* TASK INPUT
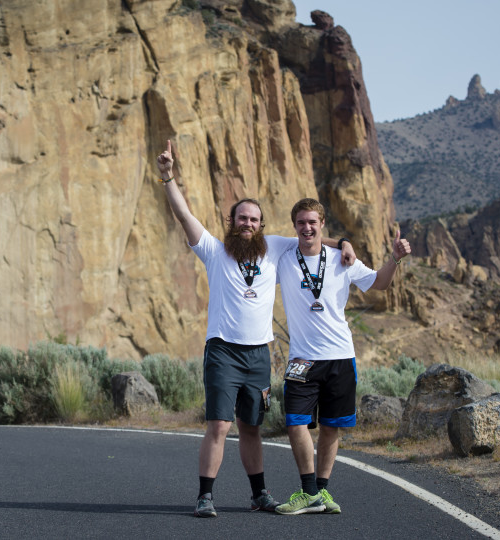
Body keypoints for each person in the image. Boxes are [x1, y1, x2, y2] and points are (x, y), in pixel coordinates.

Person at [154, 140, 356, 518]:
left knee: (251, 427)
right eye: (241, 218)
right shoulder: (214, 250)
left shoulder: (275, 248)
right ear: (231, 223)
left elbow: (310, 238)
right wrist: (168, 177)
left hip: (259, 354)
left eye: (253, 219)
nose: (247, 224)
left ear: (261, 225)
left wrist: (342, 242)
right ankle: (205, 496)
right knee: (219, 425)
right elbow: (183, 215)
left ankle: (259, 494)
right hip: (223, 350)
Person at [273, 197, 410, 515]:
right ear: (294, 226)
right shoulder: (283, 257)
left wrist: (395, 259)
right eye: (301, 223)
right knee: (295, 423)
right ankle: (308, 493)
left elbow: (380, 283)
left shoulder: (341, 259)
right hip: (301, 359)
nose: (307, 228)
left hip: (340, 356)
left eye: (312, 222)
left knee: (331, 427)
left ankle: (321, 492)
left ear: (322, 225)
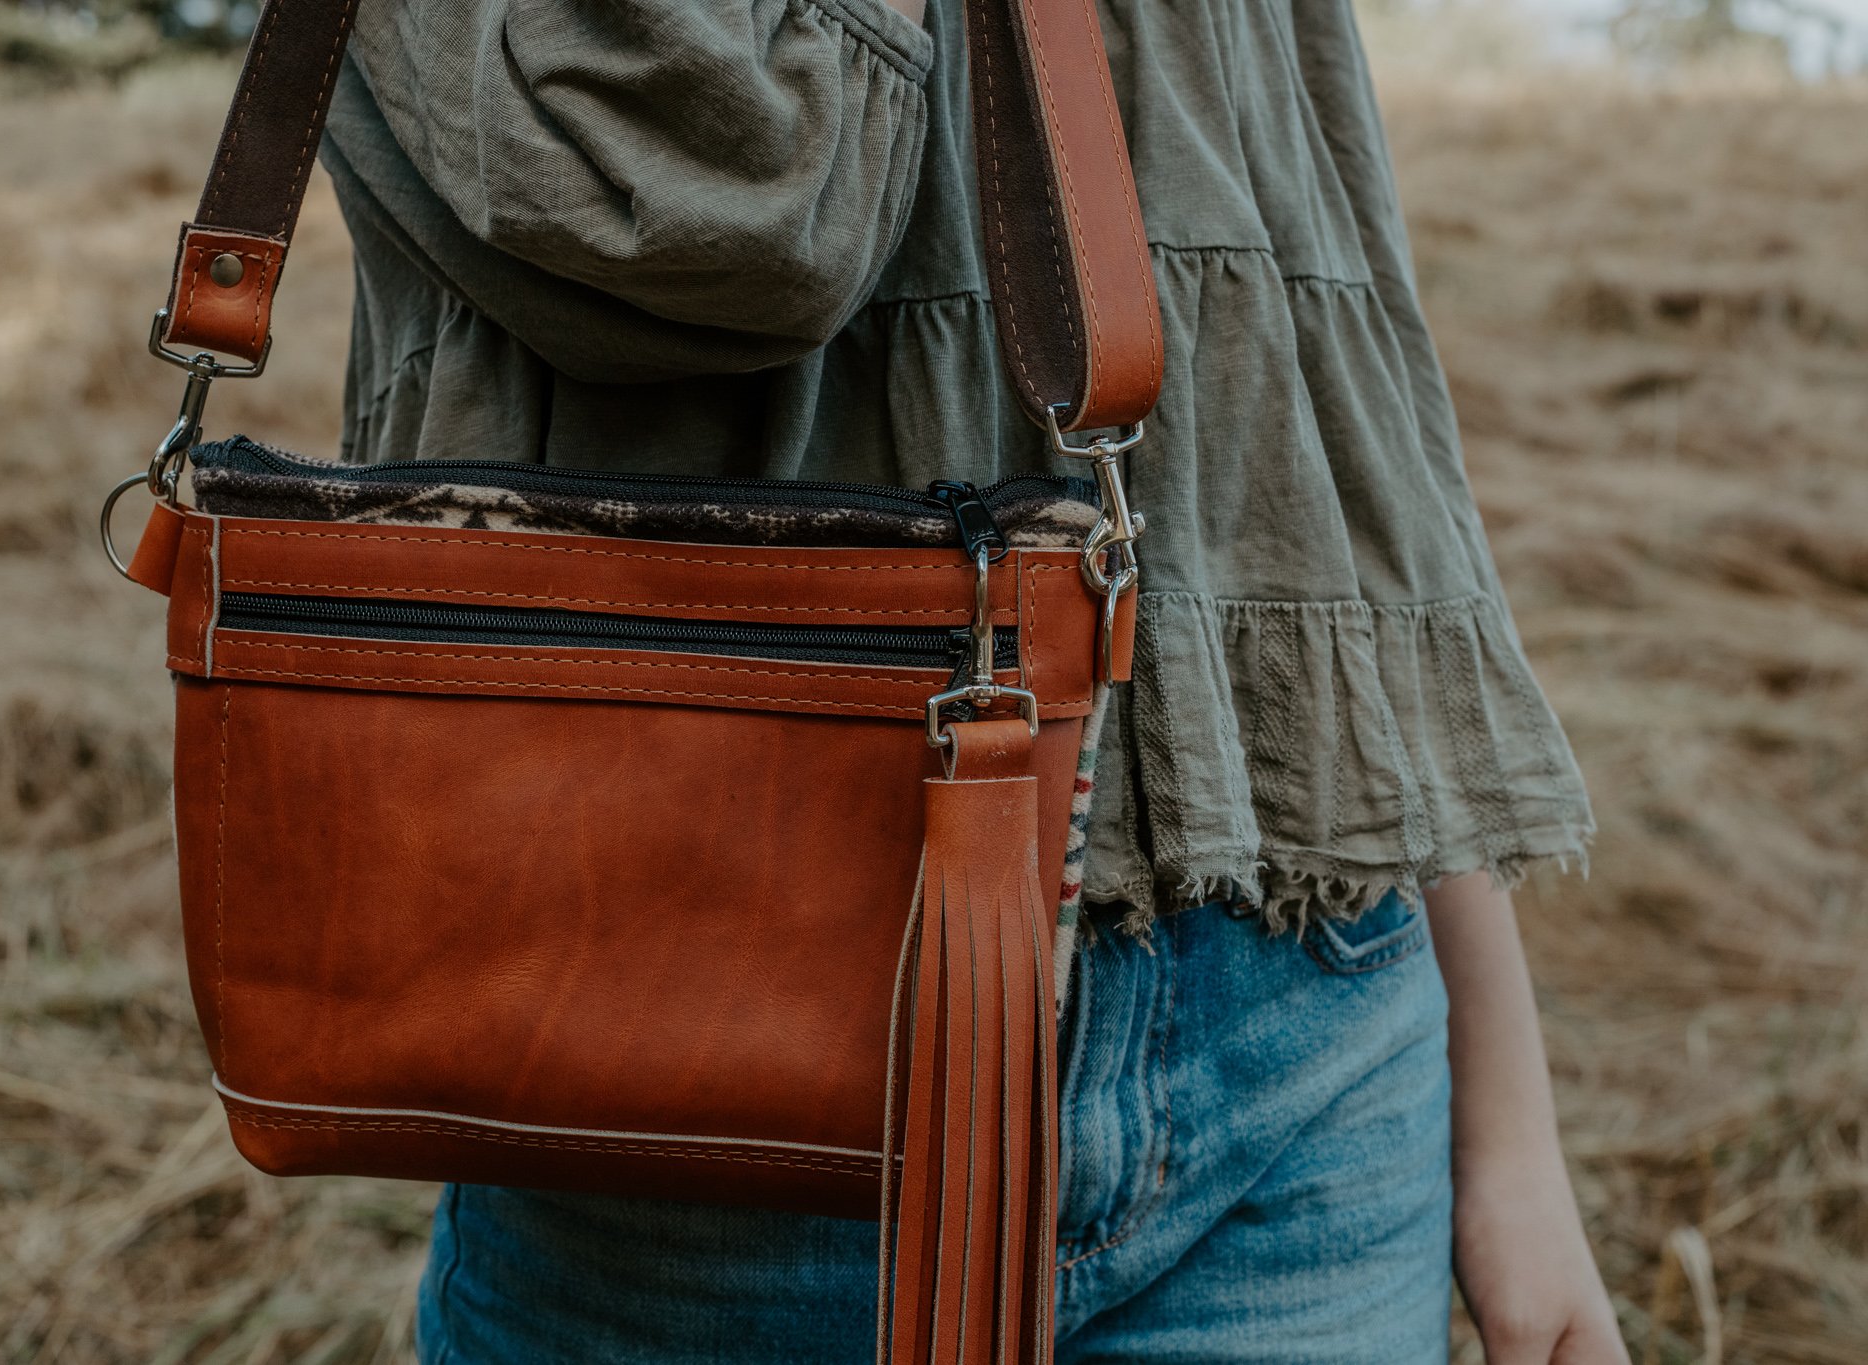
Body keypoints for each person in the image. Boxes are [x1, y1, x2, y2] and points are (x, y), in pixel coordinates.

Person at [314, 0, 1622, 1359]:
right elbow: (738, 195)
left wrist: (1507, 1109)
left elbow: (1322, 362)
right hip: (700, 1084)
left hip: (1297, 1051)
==
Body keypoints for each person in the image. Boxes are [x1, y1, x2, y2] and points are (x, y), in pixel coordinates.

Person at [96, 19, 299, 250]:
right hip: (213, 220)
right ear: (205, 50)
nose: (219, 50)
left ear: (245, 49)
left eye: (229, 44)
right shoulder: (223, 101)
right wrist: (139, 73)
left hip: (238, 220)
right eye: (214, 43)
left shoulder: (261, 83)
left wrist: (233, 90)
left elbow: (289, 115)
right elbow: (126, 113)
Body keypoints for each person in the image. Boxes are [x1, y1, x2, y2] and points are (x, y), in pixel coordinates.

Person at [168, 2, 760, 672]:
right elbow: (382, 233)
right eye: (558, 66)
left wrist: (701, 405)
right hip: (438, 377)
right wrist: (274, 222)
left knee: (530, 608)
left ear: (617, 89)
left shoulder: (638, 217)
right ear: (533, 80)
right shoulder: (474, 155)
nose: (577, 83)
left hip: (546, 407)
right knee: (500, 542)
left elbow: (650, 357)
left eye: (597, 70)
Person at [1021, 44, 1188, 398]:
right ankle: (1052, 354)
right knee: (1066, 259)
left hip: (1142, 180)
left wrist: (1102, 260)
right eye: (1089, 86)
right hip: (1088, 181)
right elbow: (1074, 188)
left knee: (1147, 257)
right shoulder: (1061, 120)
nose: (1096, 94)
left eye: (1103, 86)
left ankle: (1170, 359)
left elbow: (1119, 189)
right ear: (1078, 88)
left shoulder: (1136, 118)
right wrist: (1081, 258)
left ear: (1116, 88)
---
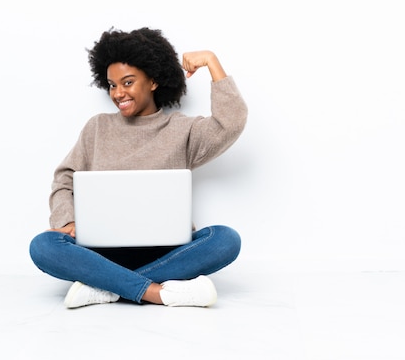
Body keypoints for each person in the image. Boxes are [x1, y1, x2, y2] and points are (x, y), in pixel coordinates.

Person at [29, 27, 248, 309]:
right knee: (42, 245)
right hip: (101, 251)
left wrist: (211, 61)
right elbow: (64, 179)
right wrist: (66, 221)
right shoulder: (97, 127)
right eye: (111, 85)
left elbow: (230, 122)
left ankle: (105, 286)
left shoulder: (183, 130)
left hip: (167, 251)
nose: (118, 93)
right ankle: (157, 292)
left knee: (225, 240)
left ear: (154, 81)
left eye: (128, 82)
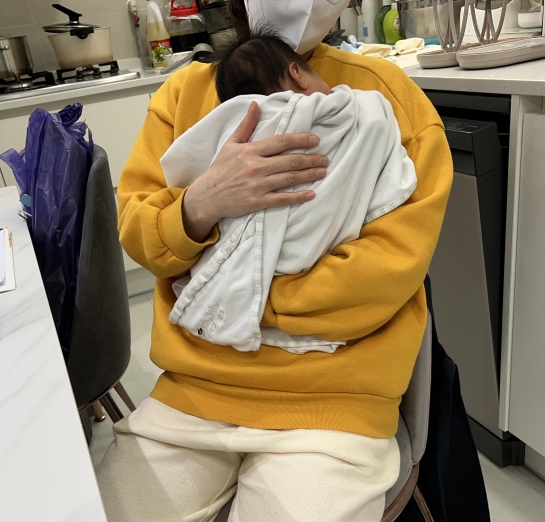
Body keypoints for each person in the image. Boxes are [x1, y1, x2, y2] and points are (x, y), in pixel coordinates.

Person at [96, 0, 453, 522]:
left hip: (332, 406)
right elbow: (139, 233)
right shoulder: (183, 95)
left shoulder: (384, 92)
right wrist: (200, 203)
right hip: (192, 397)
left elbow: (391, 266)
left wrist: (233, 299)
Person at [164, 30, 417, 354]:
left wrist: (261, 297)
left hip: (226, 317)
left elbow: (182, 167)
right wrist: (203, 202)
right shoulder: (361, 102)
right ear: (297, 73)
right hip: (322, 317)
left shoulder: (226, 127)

* YOUR ASSIGNMENT
Reprint exactly the lines above that start at the one with "left wrist: (233, 90)" and end at the one with "left ear: (1116, 88)", keeping both and adding none.

* RESULT FOR THIS EXERCISE
left wrist: (233, 90)
left elbow: (289, 115)
right elbow: (126, 113)
Body keypoints for each person in the image. Boxes are [x1, y1, x2, y2] and points are (x, y), in pixel coordinates.

Person at [168, 2, 760, 672]:
right elbow: (382, 233)
right eye: (558, 66)
left wrist: (701, 405)
right hip: (438, 377)
right wrist: (274, 222)
left knee: (530, 608)
left ear: (617, 89)
left shoulder: (638, 217)
right ear: (533, 80)
right shoulder: (474, 155)
nose: (577, 83)
left hip: (546, 407)
right knee: (500, 542)
left elbow: (650, 357)
left eye: (597, 70)
Person at [1021, 44, 1188, 398]:
right ankle: (1052, 354)
right knee: (1066, 259)
left hip: (1142, 180)
left wrist: (1102, 260)
right eye: (1089, 86)
right hip: (1088, 181)
right elbow: (1074, 188)
left knee: (1147, 257)
right shoulder: (1061, 120)
nose: (1096, 94)
left eye: (1103, 86)
left ankle: (1170, 359)
left elbow: (1119, 189)
right ear: (1078, 88)
left shoulder: (1136, 118)
right wrist: (1081, 258)
left ear: (1116, 88)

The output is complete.